Profesora: Encarnación Fernández Justicia

Profesora de música, flautista, percusionista.

Terapeuta vibracional, Cuencos tibetanos, canto de armónicos, flauta indígena, pandero chamánico, gong, kigonki…

Desde muy pequeña la música me ha fascinado, con mis primeros ahorros me compré la que sería mi compañera de recorrido, una flauta de madera, y un método donde estudiar y sacar de oído canciones que me gustaban.

Después llegó la guitarra, más adelante la flauta barroca y finalmente, la flauta travesera.

Más tarde, por diversión, llegó la percusión: batería, congas, xilófonos, marimbas….
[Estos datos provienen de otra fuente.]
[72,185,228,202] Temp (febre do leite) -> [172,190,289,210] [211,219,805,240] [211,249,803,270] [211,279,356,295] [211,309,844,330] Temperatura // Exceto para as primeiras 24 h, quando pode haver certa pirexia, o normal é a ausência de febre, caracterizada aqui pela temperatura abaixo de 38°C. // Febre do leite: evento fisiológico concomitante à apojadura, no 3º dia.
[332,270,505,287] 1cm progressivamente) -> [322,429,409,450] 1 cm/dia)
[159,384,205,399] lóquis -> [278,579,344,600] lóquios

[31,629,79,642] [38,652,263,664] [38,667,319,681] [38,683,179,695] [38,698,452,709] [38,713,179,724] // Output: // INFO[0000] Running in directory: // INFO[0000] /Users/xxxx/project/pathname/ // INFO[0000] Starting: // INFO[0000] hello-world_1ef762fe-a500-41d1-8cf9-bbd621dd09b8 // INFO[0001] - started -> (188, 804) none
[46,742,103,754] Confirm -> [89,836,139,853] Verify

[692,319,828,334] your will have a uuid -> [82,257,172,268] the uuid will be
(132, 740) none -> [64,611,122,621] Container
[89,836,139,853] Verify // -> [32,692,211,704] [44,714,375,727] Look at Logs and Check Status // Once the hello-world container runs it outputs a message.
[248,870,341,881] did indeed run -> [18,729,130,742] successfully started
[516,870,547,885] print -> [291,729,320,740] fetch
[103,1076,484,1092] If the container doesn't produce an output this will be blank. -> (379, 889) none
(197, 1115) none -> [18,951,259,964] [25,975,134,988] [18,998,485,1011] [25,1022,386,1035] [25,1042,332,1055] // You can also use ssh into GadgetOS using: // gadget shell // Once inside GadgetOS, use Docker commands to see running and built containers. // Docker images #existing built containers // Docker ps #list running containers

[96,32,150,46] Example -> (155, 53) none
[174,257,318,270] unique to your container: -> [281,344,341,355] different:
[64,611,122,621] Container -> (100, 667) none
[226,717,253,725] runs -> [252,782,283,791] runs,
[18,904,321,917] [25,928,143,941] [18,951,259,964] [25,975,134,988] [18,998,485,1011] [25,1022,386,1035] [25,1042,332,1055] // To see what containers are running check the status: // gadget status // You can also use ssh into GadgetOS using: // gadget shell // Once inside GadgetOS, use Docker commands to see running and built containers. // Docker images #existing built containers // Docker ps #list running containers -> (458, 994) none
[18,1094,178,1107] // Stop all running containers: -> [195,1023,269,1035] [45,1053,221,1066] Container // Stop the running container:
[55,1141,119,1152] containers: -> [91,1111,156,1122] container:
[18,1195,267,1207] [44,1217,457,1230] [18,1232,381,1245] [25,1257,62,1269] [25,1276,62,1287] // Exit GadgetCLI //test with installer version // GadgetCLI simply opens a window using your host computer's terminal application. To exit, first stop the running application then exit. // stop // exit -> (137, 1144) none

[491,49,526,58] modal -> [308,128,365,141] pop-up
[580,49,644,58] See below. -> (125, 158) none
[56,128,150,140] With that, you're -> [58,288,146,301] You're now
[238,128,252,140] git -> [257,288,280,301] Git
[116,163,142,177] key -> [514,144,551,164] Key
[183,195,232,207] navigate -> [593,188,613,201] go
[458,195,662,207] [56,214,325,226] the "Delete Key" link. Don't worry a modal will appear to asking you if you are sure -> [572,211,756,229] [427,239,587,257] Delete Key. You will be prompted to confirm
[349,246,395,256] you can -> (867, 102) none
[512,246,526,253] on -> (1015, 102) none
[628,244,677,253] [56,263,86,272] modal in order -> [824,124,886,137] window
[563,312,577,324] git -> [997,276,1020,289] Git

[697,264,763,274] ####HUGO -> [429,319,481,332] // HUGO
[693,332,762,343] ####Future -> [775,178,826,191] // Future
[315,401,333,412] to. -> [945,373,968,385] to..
Llegó un momento que tocar en bandas y charangas, cantar en coros, no me llenaba, con lo que lo dejé todo y empecé a investigar más en la música del corazón, improvisaciones desde el amor sin partituras que llenaban de rigidez mi vida, y así fue cómo llegaron a mi vida esos otros instrumentos que sanan los pensamientos, las actitudes y te llevan a encontrarte contigo misma. Los cuencos tibetanos y el canto de armónicos.

Desde entonces, mi vida ha cambiado. Veo los beneficios en mí:  calmo la mente y  me lleno de paz.

Cantarme todos los días por el placer de hacerlo, mandar el canto de armónicos a una parte del cuerpo para relajarla, llenar de luz cada uno de los pensamientos densos que suelo tener diariamente es casi, para mí, como el respirar.

Llevo años haciendo talleres, enseñando a buscar el armónico en las personas y a utilizar el cuenco complementando así, vibracionalmente, dos herramientas muy poderosas para el Ser Humano.